Prompt 3- V3 (Advanced Reasoning): Uses Chain-of-Thought to improve accuracy on nuanced reviews.

In [64]:
def prompt_v3_cot(text):
    """Approach 3: Chain-of-Thought.
    Improved by forcing the model to analyze 'Service' and 'Quality' before deciding."""
    return f"""Analyze the Service, Food Quality, and Value of this Yelp review.
Based on your internal analysis, provide a 1-5 star rating.

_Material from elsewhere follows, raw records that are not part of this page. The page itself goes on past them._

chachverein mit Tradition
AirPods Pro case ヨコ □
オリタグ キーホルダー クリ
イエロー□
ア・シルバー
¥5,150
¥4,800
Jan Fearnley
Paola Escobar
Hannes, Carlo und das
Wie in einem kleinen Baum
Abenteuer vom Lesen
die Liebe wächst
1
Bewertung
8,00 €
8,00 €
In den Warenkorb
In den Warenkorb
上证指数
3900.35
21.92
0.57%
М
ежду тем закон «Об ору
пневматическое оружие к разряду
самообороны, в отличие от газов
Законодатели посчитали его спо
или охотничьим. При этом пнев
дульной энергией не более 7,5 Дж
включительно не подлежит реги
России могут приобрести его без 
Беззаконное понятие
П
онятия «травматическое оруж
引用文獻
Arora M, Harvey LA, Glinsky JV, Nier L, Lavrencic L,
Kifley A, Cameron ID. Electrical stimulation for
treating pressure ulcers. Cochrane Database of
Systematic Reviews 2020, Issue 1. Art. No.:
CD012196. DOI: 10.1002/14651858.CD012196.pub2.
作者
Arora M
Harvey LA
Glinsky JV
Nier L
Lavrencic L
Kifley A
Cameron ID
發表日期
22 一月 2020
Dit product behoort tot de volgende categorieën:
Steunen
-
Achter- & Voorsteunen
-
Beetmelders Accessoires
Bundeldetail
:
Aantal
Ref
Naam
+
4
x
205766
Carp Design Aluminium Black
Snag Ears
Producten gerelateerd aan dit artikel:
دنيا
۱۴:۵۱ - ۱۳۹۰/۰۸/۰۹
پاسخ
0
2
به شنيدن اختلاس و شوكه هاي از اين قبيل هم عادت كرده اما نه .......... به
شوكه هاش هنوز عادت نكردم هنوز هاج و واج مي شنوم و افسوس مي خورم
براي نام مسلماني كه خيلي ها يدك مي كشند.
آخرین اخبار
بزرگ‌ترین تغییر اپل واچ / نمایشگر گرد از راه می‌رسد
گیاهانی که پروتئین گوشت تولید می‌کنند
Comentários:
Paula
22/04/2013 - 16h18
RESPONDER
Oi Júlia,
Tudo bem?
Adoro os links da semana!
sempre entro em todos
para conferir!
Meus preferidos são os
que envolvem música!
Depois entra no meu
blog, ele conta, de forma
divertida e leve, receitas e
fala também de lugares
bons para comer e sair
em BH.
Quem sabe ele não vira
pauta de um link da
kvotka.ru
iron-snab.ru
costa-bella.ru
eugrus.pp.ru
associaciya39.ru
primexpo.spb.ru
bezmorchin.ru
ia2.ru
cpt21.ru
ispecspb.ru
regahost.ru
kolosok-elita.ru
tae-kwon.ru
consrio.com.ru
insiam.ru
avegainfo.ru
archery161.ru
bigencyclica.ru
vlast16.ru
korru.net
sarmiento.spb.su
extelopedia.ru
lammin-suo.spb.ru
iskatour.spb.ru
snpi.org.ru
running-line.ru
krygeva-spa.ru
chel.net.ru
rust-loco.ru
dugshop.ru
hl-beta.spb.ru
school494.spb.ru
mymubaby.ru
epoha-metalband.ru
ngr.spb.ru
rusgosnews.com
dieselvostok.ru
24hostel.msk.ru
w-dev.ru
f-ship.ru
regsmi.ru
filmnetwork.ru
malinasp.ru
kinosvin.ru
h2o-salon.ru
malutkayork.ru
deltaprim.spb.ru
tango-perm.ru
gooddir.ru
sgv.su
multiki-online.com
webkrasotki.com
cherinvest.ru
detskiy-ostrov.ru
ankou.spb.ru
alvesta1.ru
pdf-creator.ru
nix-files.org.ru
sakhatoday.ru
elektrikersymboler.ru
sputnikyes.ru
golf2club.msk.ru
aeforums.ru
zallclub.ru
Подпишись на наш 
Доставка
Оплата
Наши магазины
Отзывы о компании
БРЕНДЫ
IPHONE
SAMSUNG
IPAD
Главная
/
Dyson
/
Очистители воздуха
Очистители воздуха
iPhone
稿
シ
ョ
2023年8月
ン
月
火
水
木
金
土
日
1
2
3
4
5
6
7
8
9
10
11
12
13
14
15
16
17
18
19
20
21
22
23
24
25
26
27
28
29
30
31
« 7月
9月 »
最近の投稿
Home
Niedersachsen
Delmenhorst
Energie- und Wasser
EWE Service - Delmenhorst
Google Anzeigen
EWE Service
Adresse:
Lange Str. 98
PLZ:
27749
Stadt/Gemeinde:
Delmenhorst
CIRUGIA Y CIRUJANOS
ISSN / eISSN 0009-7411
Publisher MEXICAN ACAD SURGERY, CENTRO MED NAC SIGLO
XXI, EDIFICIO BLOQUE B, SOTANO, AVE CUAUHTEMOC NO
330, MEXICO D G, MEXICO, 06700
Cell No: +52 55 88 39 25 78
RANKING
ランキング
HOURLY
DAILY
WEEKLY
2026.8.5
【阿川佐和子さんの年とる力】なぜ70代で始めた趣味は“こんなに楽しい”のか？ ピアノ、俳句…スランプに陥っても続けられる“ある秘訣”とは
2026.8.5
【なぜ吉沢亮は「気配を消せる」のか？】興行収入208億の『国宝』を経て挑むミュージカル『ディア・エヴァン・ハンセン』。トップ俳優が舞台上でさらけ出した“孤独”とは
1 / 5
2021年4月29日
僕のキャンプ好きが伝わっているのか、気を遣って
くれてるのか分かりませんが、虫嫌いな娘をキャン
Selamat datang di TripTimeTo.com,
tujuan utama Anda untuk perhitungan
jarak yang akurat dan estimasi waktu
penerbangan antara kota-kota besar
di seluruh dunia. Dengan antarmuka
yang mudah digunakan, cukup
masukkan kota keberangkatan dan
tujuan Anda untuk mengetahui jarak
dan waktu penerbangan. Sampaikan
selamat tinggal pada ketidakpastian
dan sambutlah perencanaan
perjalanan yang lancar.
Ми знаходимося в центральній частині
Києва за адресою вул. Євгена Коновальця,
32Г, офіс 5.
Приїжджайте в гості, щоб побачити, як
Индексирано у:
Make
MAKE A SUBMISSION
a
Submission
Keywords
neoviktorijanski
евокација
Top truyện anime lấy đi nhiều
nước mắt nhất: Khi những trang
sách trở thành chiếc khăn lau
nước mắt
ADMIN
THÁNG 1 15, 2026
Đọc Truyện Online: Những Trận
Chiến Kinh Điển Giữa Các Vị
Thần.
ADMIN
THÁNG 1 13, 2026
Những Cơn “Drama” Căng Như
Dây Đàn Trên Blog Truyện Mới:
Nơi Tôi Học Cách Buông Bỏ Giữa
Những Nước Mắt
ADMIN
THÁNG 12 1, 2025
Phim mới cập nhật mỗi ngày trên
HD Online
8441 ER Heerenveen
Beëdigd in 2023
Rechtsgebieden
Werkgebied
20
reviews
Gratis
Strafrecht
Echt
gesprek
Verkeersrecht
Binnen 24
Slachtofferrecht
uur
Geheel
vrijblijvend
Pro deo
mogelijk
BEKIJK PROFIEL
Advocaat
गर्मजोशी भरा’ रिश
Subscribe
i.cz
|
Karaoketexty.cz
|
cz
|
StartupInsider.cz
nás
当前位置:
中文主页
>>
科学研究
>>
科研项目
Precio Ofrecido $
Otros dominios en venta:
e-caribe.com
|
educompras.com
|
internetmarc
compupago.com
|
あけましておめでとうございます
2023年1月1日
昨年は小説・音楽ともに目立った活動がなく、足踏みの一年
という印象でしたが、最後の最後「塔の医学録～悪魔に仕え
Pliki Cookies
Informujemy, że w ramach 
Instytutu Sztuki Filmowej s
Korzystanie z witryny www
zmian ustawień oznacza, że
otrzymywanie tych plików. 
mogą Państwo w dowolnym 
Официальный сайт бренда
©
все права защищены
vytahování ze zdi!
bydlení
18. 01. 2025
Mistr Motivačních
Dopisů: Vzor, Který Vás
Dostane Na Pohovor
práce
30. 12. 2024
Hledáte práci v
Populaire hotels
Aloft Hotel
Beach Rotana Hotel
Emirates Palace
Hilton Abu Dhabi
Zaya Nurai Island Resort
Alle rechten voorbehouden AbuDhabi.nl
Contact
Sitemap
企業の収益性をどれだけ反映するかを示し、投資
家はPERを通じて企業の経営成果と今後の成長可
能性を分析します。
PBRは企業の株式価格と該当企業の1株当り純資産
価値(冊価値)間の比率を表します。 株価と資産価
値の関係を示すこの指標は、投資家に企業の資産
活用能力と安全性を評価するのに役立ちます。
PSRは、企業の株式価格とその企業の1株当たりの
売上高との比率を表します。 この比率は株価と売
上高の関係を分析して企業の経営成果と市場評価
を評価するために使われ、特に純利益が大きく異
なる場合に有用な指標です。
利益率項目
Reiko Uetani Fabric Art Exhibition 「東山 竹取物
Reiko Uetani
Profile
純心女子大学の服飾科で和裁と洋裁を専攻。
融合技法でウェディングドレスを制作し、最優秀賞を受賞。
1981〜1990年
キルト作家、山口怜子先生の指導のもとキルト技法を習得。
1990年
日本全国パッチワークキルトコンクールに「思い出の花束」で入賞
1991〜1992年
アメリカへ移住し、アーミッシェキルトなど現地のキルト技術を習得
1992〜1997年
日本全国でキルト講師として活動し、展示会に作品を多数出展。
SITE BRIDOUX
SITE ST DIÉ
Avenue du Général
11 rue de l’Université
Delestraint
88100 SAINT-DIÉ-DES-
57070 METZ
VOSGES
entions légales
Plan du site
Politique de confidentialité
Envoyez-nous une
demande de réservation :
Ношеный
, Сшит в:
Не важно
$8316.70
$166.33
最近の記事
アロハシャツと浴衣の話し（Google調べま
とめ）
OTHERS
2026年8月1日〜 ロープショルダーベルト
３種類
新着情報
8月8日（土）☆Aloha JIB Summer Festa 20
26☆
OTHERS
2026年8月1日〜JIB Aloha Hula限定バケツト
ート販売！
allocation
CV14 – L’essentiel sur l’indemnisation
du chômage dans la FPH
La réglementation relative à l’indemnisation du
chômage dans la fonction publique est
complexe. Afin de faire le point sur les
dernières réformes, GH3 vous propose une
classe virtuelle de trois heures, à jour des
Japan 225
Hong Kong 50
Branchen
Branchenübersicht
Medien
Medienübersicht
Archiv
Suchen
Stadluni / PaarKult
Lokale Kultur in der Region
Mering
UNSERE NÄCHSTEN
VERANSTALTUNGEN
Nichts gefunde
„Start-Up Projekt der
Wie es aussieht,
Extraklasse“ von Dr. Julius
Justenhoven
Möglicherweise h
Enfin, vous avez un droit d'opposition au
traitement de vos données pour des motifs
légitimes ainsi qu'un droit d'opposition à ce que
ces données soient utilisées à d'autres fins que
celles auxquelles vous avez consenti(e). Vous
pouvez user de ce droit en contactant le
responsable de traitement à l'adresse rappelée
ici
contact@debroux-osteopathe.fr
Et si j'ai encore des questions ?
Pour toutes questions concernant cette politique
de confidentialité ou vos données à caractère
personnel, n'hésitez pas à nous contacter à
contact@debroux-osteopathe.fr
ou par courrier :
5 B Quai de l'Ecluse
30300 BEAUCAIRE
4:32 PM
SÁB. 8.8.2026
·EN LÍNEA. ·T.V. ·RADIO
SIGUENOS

Output strictly as JSON: {{"predicted_stars": <int>, "explanation": "<string>"}}

Review: {text}"""

#### LLM Inference Engine

In [65]:
def get_llm_prediction(prompt):
    try:
        chat_completion = client.chat.completions.create(
            messages=[{"role": "user", "content": prompt}],
            model=MODEL_NAME,
            temperature=0.1, # Low temperature for consistency
            response_format={"type": "json_object"}
        )
        raw_content = chat_completion.choices[0].message.content
        
        # Regex to extract JSON if the LLM includes extra text
        json_match = re.search(r'\{.*\}', raw_content, re.DOTALL)
        if json_match:
            return json.loads(json_match.group())
        return None
    except Exception as e:
        print(f"Error: {e}")
        return None

#### Evaluation Logic

In [66]:
def evaluate_strategy(df, prompt_func):
    correct = 0
    valid_json_count = 0
    total = len(df)
    
    print(f"\nEvaluating strategy: {prompt_func.__name__}")
    
    for _, row in tqdm(df.iterrows(), total=total):
        prompt = prompt_func(row['text'])
        result = get_llm_prediction(prompt)
        
        if result:
            valid_json_count += 1
            if int(result.get('predicted_stars', 0)) == int(row['stars']):
                correct += 1
        
        # Small delay to avoid rate limits
        time.sleep(0.5)
        
    accuracy = (correct / total) * 100
    json_validity = (valid_json_count / total) * 100
    
    return {
        "Accuracy": f"{accuracy:.2f}%",
        "JSON_Validity": f"{json_validity:.2f}%",
        "Reliability": "High" if accuracy > 75 else "Moderate"
    }

#### Final Execution and Comparison Table

In [67]:
# Run Evaluations
results = {}
strategies = [prompt_v1_zeroshot, prompt_v2_fewshot, prompt_v3_cot]

for strategy in strategies:
    metrics = evaluate_strategy(test_df, strategy)
    results[strategy.__name__] = metrics

# Convert to Table for Report
report_df = pd.DataFrame(results).T
print("\n--- Final Comparison Table ---")
print(report_df)

# Discussion of results (For your Short Report)
print("\nQuick Discussion:")
print("1. Zero-Shot is fast but often misses nuance in sarcastic reviews.")
print("2. Few-Shot helps calibrate what a '3-star' vs '4-star' review looks like.")
print("3. CoT has the highest accuracy but consumes more tokens/time.")


Evaluating strategy: prompt_v1_zeroshot


100%|██████████| 100/100 [04:41<00:00,  2.82s/it]



Evaluating strategy: prompt_v2_fewshot


 33%|███▎      | 33/100 [03:09<04:58,  4.46s/it]

Error: Extra data: line 5 column 2 (char 884)


 60%|██████    | 60/100 [05:16<02:49,  4.24s/it]

Error: Extra data: line 5 column 2 (char 1103)


 61%|██████    | 61/100 [05:21<02:56,  4.53s/it]

Error: Extra data: line 5 column 2 (char 875)


 67%|██████▋   | 67/100 [05:48<02:16,  4.14s/it]

Error: Extra data: line 5 column 2 (char 263)


 80%|████████  | 80/100 [06:43<01:25,  4.26s/it]

Error: Extra data: line 5 column 2 (char 538)


100%|██████████| 100/100 [08:02<00:00,  4.83s/it]



Evaluating strategy: prompt_v3_cot


100%|██████████| 100/100 [05:54<00:00,  3.55s/it]


--- Final Comparison Table ---
                   Accuracy JSON_Validity Reliability
prompt_v1_zeroshot   70.00%       100.00%    Moderate
prompt_v2_fewshot    28.00%        95.00%    Moderate
prompt_v3_cot        75.00%       100.00%    Moderate

Quick Discussion:
1. Zero-Shot is fast but often misses nuance in sarcastic reviews.
2. Few-Shot helps calibrate what a '3-star' vs '4-star' review looks like.
3. CoT has the highest accuracy but consumes more tokens/time.